MLOps strategy As you move your prototype into production, you may want to consider developing an MLOps strategy. MLOps (machine learning operations) refers to the process of managing the end-to-end life cycle of your machine learning models, including any models you may be fine-tuning using our API. There are a number of areas to consider when designing your MLOps strategy. These include

Data and model management: managing the data used to train or fine-tune your model and tracking versions and changes. Model monitoring: tracking your model's performance over time and detecting any potential issues or degradation. Model retraining: ensuring your model stays up to date with changes in data or evolving requirements and retraining or fine-tuning it as needed. Model deployment: automating the process of deploying your model and related artifacts into production. Thinking through these aspects of your application will help ensure your model stays relevant and performs well over time.

Security and compliance As you move your prototype into production, you will need to assess and address any security and compliance requirements that may apply to your application. This will involve examining the data you are handling, understanding how our API processes data, and determining what regulations you must adhere to. For reference, here is our Privacy Policy and Terms of Use.
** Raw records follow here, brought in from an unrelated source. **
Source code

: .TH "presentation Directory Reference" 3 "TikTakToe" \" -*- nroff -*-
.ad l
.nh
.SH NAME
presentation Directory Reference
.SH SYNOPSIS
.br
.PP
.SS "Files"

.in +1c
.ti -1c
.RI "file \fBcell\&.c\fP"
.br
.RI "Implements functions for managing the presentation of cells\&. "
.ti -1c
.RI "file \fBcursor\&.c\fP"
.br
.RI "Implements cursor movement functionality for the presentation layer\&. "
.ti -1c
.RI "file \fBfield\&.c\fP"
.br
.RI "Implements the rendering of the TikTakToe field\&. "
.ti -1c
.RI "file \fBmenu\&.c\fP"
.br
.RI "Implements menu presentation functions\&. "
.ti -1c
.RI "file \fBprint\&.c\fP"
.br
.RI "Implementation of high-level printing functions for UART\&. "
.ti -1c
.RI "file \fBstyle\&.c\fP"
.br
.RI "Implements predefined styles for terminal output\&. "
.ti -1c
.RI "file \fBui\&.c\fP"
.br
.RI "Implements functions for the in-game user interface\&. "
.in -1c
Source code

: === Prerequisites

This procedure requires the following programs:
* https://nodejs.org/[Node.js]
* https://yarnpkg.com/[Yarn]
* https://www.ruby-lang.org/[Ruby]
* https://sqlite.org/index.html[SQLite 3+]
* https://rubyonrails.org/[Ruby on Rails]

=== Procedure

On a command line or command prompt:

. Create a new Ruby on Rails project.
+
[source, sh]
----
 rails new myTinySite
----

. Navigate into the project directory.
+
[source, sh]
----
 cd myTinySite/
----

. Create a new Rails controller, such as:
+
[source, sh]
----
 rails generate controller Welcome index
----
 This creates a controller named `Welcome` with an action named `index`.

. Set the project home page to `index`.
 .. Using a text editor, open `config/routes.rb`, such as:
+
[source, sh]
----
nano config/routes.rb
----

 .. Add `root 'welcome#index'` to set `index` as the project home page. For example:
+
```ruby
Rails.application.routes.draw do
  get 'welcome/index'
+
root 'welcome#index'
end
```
Some common areas you'll need to consider include data storage, data transmission, and data retention. You might also need to implement data privacy protections, such as encryption or anonymization where possible. In addition, you should follow best practices for secure coding, such as input sanitization and proper error handling.

Safety best practices When creating your application with our API, consider our safety best practices to ensure your application is safe and successful. These recommendations highlight the importance of testing the product extensively, being proactive about addressing potential issues, and limiting opportunities for misuse.